Effect on surface wettability of GLAD synthesized annealed NiO nanowire

Abstract

The wettability of a surface contributes a significant role in fluid interaction, and it can be controlled or altered to achieve the desired surface wettability. The conventional way of altering surface wettability, like coatings and chemical treatment methods has been replaced by annealing in this approach without involving any modification of the structure. In this paper, nickel oxide (NiO) nanowires (NWs) were fabricated by the glancing angle deposition (GLAD) technique, which is a catalyst-free deposition technique. The structure and morphology of the fabricated NWs were confirmed by X-ray diffraction (XRD), field emission scanning electron microscope (FESEM), and transmission electron microscope (TEM) analysis. The annealing process altered the wettability behavior of the as-deposited NW surface from a hydrophobic to hydrophilic nature.

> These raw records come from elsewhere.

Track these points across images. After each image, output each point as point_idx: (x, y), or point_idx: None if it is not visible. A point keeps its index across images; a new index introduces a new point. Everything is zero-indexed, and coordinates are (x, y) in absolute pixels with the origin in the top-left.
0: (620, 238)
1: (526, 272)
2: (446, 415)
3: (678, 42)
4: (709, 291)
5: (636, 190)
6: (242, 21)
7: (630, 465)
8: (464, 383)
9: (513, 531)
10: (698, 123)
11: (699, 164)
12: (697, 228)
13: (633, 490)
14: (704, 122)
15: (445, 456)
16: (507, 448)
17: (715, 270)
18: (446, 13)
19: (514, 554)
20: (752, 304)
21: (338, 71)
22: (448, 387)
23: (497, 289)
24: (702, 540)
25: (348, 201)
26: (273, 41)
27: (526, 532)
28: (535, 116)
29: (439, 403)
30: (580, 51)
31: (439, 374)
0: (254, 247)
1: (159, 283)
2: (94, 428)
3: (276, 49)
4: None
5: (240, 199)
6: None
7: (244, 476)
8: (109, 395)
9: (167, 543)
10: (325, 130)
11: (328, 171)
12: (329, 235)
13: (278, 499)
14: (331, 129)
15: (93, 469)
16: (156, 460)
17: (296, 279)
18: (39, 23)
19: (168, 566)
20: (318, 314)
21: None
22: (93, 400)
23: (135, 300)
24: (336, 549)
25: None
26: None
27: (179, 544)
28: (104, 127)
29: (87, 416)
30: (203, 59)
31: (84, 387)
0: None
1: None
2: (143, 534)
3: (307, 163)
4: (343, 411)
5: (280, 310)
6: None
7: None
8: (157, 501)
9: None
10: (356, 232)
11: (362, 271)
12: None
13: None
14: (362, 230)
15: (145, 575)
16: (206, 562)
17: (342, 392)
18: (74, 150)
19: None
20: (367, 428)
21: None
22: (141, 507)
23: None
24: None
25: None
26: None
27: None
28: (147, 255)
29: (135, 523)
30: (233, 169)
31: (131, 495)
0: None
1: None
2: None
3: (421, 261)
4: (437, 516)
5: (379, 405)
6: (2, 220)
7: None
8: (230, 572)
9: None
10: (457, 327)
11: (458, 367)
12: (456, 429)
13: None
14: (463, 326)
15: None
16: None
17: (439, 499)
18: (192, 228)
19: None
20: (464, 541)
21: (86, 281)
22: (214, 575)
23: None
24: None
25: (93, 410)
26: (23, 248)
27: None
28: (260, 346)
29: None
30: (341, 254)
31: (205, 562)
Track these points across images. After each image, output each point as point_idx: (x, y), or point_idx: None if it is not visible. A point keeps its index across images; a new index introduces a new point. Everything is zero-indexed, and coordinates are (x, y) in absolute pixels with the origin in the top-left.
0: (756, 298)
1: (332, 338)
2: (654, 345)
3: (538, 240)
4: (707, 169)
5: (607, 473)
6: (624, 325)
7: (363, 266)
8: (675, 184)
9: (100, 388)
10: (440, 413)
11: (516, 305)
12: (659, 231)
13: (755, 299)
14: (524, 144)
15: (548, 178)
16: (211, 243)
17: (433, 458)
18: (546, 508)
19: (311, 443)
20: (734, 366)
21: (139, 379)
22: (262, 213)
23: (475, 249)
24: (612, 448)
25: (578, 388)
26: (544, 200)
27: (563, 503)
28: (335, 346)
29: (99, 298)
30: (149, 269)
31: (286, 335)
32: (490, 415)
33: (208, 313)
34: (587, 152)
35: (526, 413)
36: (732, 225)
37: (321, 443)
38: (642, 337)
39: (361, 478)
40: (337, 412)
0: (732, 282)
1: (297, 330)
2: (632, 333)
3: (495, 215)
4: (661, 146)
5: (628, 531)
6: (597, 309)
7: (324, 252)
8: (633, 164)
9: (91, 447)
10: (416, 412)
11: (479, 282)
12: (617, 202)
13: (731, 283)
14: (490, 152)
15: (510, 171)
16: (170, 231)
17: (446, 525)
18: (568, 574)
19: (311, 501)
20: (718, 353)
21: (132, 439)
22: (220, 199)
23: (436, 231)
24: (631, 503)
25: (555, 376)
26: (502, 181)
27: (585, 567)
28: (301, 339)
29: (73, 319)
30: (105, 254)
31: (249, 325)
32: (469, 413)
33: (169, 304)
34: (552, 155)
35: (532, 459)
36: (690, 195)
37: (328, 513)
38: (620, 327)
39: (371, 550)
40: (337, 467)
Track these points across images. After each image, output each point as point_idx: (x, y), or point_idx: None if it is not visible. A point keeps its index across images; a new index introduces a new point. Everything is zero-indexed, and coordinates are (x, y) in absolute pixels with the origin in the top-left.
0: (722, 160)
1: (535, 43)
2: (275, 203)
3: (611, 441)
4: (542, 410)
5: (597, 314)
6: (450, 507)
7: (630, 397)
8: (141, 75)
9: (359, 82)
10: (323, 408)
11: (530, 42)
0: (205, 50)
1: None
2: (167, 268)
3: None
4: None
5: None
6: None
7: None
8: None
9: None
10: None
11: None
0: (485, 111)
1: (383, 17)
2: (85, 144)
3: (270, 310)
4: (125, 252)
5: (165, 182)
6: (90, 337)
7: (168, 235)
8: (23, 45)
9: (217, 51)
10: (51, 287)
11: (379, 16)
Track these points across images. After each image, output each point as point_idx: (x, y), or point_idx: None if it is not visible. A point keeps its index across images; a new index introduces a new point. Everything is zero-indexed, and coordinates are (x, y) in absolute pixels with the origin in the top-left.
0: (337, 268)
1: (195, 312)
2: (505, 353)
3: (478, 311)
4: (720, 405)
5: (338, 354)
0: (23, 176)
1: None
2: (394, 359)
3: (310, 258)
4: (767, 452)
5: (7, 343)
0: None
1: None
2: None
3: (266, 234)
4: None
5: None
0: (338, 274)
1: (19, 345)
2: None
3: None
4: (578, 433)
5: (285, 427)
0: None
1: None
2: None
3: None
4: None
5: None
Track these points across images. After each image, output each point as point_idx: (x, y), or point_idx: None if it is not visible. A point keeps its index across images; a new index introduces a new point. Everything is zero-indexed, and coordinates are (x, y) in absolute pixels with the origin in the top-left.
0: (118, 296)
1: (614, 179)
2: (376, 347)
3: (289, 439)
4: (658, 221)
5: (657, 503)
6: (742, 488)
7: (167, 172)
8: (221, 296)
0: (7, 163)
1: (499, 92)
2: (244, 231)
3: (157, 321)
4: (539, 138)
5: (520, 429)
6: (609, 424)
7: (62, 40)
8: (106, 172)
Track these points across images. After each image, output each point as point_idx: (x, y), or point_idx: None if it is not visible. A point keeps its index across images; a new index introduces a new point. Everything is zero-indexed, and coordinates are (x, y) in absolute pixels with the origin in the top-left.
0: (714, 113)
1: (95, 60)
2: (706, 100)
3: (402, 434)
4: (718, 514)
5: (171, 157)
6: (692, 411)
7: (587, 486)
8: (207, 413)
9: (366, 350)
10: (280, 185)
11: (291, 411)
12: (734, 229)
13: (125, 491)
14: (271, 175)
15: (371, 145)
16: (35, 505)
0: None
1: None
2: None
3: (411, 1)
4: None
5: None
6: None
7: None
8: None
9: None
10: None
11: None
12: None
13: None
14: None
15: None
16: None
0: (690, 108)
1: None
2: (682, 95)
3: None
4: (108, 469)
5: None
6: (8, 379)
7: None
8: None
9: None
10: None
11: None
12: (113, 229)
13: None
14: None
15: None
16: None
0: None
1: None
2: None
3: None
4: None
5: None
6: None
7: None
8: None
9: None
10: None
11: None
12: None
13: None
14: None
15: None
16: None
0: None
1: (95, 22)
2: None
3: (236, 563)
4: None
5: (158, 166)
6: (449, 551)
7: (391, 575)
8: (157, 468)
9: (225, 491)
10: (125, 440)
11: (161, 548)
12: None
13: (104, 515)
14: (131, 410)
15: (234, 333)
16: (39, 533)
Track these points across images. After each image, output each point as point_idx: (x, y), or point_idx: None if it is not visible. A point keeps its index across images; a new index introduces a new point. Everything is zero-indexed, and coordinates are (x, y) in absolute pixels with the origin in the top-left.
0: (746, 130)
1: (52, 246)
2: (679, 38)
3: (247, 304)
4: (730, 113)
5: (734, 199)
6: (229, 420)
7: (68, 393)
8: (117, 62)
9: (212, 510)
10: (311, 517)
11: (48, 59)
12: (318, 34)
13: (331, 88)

From an atomic force microscope (AFM) image, the wettability of both sample’s surfaces was induced with the root means square roughness (R_r.m.s) and mean roughness (R_a), which were 10.42 nm, and 8.26 nm for as-deposited, whereas 2.26 nm and 1.78 nm for annealed sample, respectively. In addition, contact angle measurement also revealed the wettability nature of the surface and its influence on dynamic water droplets, which was investigated using surface inclination, and the extraction-contraction method. The sliding angle increases from 19° to 42° with the increase in frictional force and adhesion of the surface from 6.38 μN to 13.11 μN and from 24.56 mN/m to 115.33 mN/m, respectively. Overall, the obtained surface wettability was tuned based on external stimuli to demonstrate a practical application for self-cleaning, oil–water separation, agricultural water harvest systems, and bioscience applications.